*DATA PROVIDED*
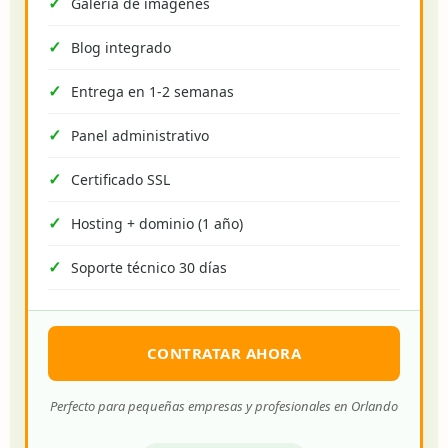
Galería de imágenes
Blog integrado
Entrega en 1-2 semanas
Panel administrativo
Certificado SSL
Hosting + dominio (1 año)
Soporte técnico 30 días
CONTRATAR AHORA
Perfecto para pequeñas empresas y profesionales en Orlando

==

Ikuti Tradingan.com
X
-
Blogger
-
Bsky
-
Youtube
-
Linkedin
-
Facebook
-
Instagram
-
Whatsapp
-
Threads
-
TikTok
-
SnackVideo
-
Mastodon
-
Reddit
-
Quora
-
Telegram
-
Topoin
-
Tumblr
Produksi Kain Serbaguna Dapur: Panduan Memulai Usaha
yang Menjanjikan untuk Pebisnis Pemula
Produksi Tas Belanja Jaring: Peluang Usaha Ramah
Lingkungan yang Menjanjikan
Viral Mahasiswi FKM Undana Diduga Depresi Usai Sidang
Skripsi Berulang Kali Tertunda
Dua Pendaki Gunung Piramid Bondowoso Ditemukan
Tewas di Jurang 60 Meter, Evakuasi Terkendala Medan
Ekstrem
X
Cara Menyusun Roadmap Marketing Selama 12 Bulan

*WHAT TO DO*
In the entries above, find the line with "yang Menjanjikan untuk Pebisnis Pemula" and the line with "Cara Menyusun Roadmap", then restate word for word both of them and every line between, with nothing more.

*EXPECTED ANSWER*
yang Menjanjikan untuk Pebisnis Pemula
Produksi Tas Belanja Jaring: Peluang Usaha Ramah
Lingkungan yang Menjanjikan
Viral Mahasiswi FKM Undana Diduga Depresi Usai Sidang
Skripsi Berulang Kali Tertunda
Dua Pendaki Gunung Piramid Bondowoso Ditemukan
Tewas di Jurang 60 Meter, Evakuasi Terkendala Medan
Ekstrem
X
Cara Menyusun Roadmap Marketing Selama 12 Bulan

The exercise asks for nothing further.